Sunday, September 26, 2010

Re-starting Bookmen DC on Facebook.

I created a new Facebook group for Bookmen DC, becuase of the technical difficulties with the old one. I will try to send invites through Facebook to those of you who were already members. You should be able to find it by searching for "Bookmen DC". thanks

Thursday, September 16, 2010


Following up on our discussion last night: John Musto's setting of Melvin Dixon's poem, "Heartbeats" (p. 86 in Persistent Voices) is the title track of a beautiful CD titled "Heartbeats: New Songs from the Minnesota AIDS Quilt Songbook" (INNOVA No. 500, 1994). William Parker is the baritone and William Huckaby is the pianist. I no longer recall where I acquired the CD, but would hope it's available for sale online (I haven't checked, though). Cheers, Steve

Wednesday, September 15, 2010

ogling at

1840 THACKERAY Barber Cox in Comic Almanack 33 ‘How sweetly the dear Baron rides,’ said my wife, who was always ogling at him.

But I take Steve's point, the transitive uses are for more common. On the other hand (of the one-armed man), in a poem as long as "Sexual Liberation in a Desperate Age" (and with as much "ogling"), one "ogle at," like the Homeric nod, must be allowable.

(Kudos, again, to Philip, for having rescued this Everhard from the pile of the unpublished!)
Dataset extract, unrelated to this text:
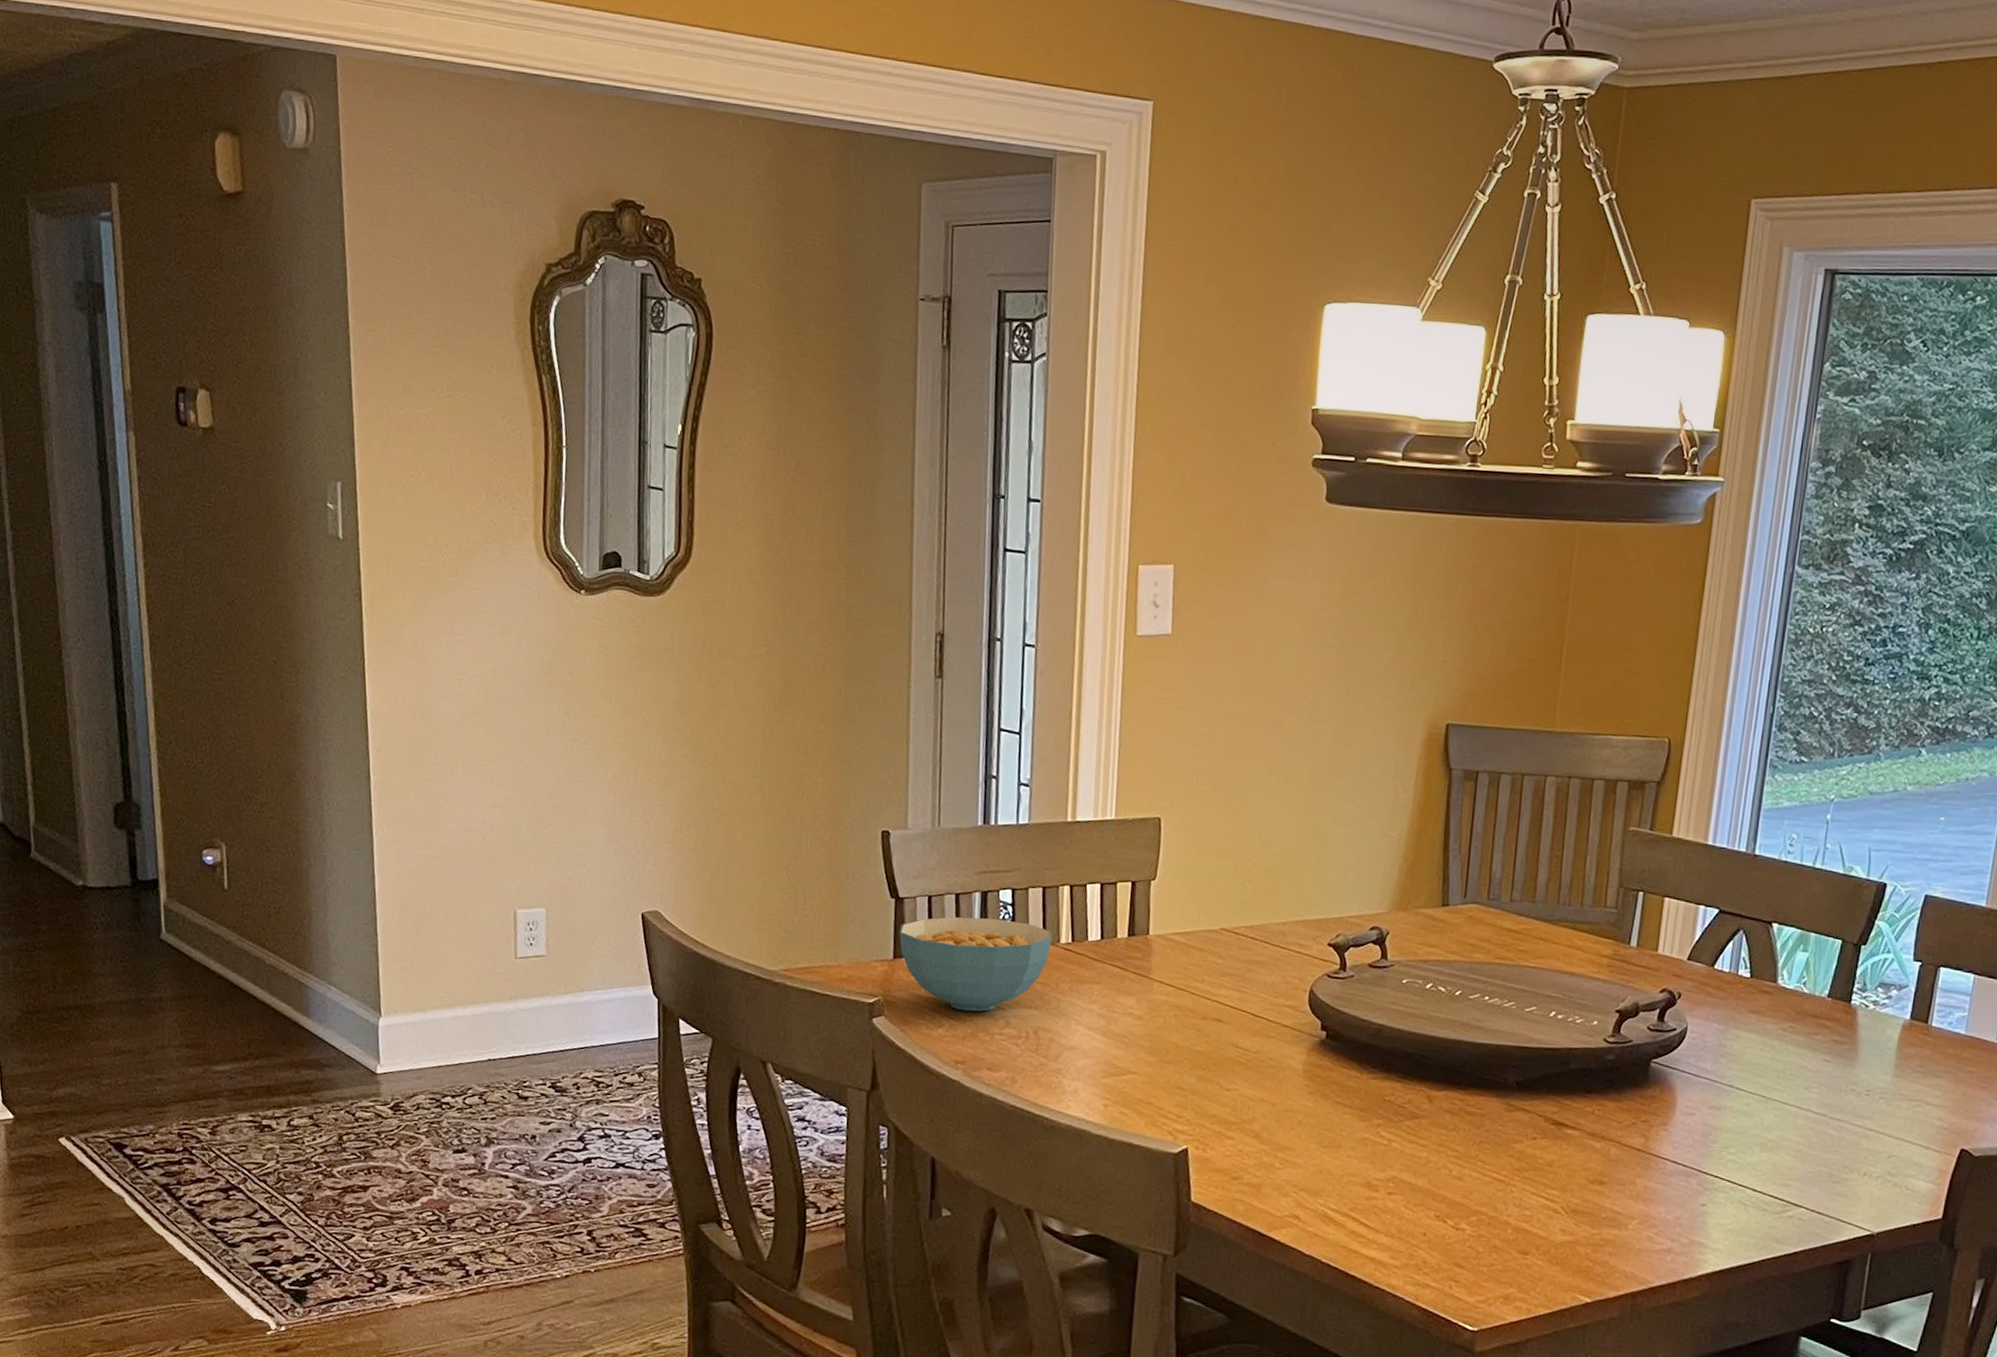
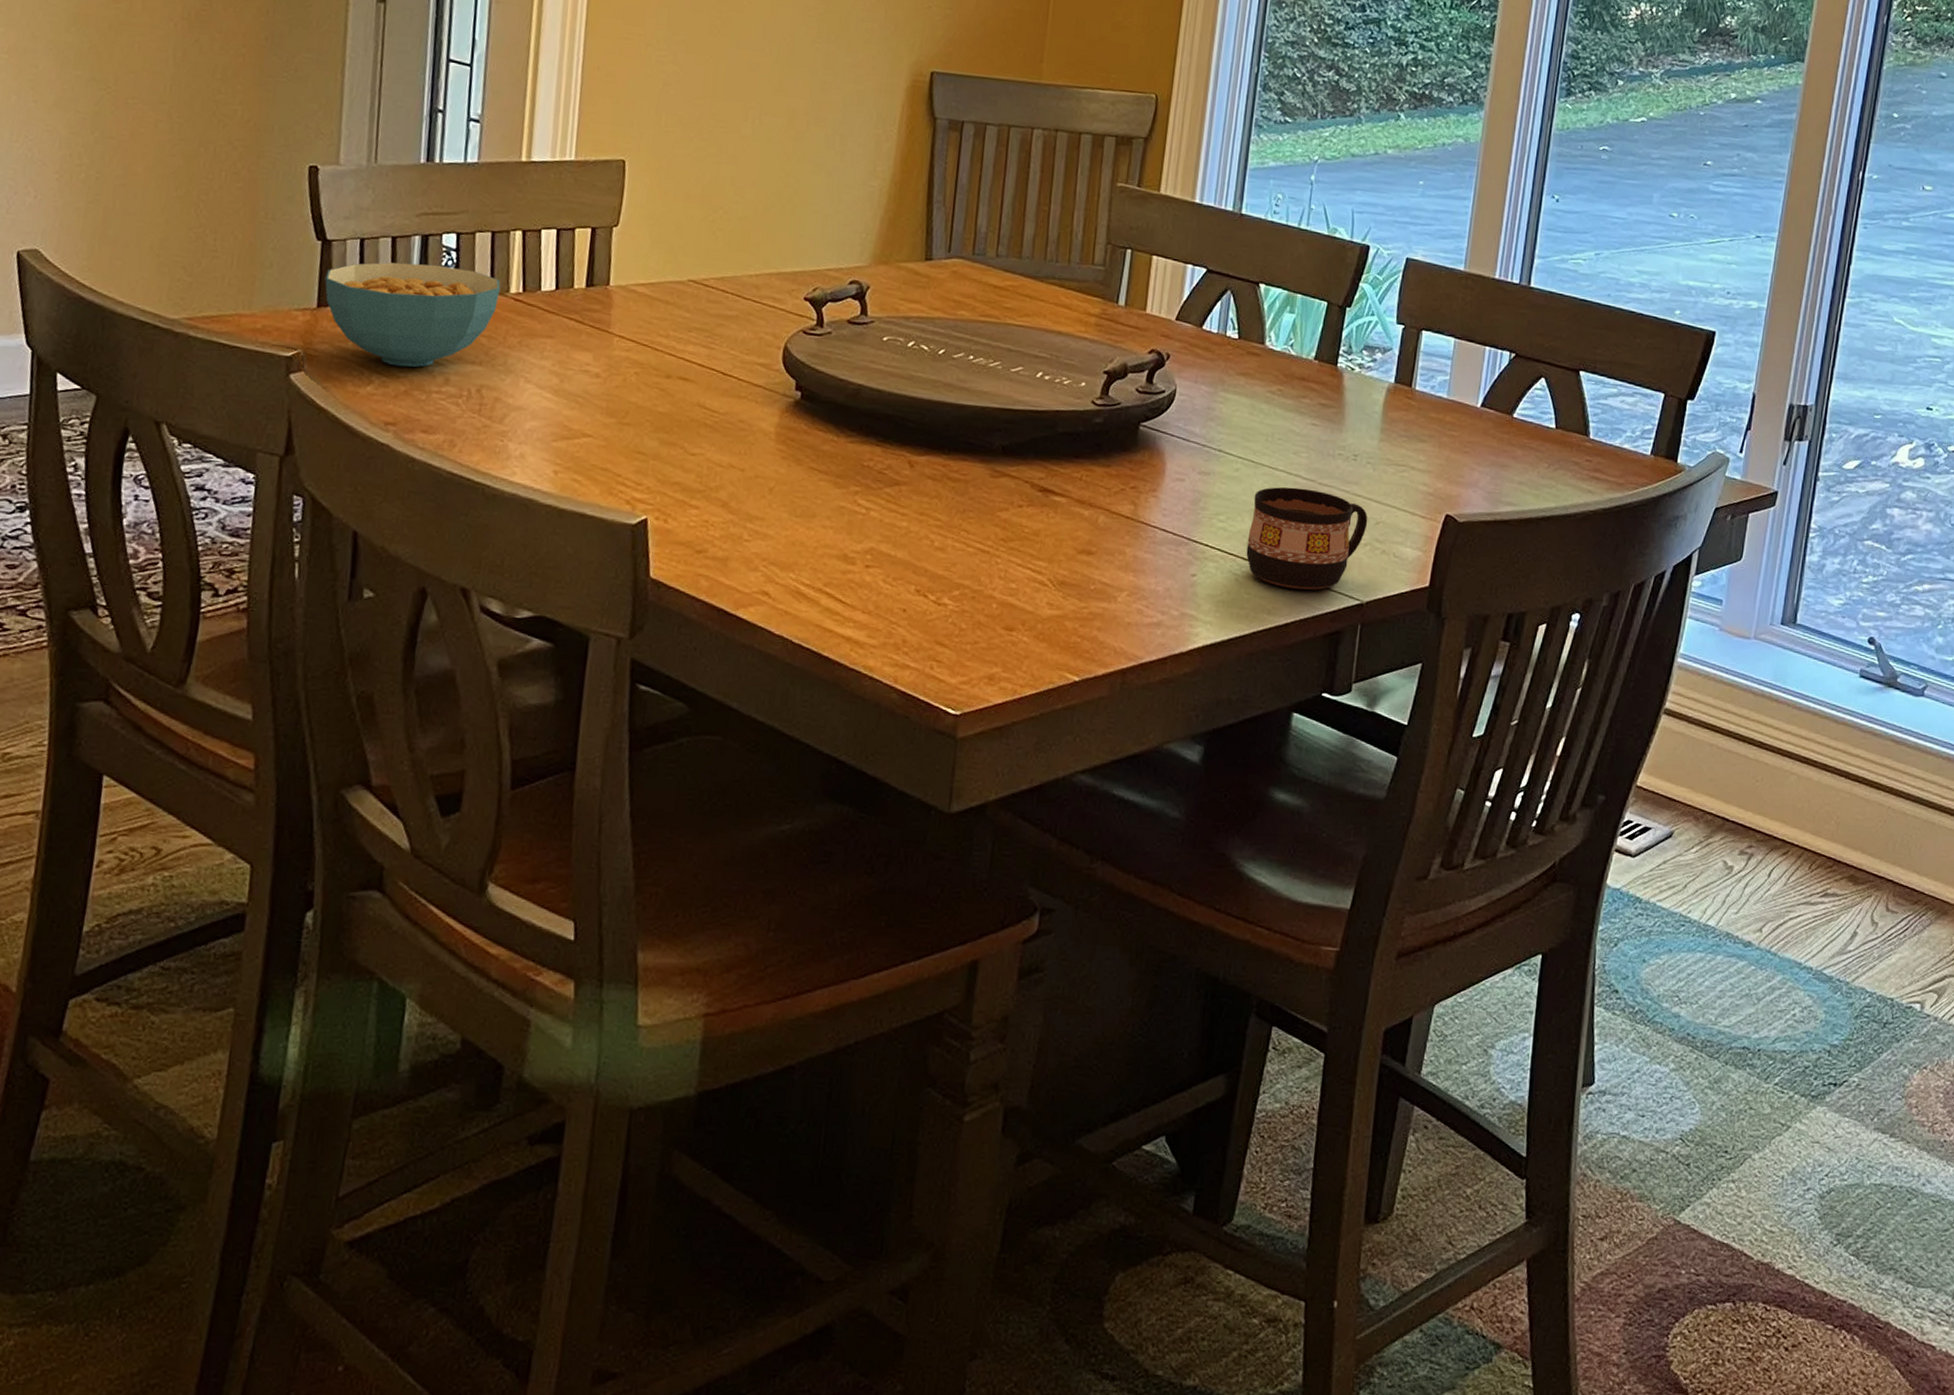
cup: none [1756,1121,1880,1221] -> present [1246,486,1368,590]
Sunday, September 12, 2010

Facebook Groups is having technical difficulties

For those of you who have joined the Bookmen DC Group on Facebook, recently, you may had trouble accessing our group's page. Facebook acknowledges this problem with the following post
in their help page:

"Some people are reporting they can no longer view or access certain groups to which they belong. Please note that this is a technical issue affecting the visibility of the group, and no contet has been removed. We are working to resolve this issue as soon as possible."

Sunday, September 5, 2010

Persistent Voices Video

Steve asked if I would post this in preparation for the September 15th meeting about Persistent Voices. It's the video footage from the recent San Francisco reading from the book, broken down by reader, and it can be found at

Saturday, September 4, 2010

Blàdé article

The Washington Blade has an article about local gay book groups and mirabile lectu we made the cut. Any readers clever enough, however, to have found their way to this site should pay careful attention to the details (particularly scheduling) on this main page sidebar.

Friday, September 3, 2010

the arc of description

(or maybe that should be "ark") is long but it bends toward the beauty of men? This is a footnote, which however given the format of blogspot will appear as a headnote, to my entry on the Holleran collection below. All his fiction, I dare say, is inspired by, if not explicitly about, the Beauty of Men. As I mentioned below, descriptions of said beauty are fewer and shorter than sunsets, sermons, seawalls, and urchins (only the first two of course, I'll replace the latter if something more appropriate occurs to me). "Joshua and Clark" is a really fun story. Holleran is Proustian not only in his reminiscence but, when he chooses to be, in his social comedy. Here follows—I will again dare say—his longest description of any man (the semi-eponymous Clark) in his entire œuvre:

… with a face that resembled that of a creature on a canvas by Hieronymus Bosch. He had no chin, for one thing, or at least a very recessive one. He had bad skin, for another: pitted, scarred, pockmarked. He had what appeared to be a broken nose, and small, gray eyes, and lead-gray, thinning hair that was lank and greasy-looking at the same time, combed forward over the top of his high, shiny, forehead in little Napoleonic wisps. The head itself was, furthermore, too small for his body [I'm saying nothing!], and oddly shaped. He looked prematurely aged; he looked like something in a medieval painting—the stable hand in breeches and leather jerkin slopping swill for the hogs while the prince rides past on a white horse; he looked colorless, light-starved, malnourished. He was the blade of grass that turns yellow lying under a pot. He was a creature starved for oxygen in the womb. He was a shock. When he was amused, his lips drew back to expose the gum above his uneven yellow teeth, and he laughed so hard he sprayed the air with saliva that caught the light of the jukebox at his side as he was bending over at the waist.

What to make of this … perhaps only the obvious, that it's easier to ridicule the bad than to praise the good. Anyhow, don't feel too sorry for Clark. He has a big dick. Everyone wants to sleep with him … once!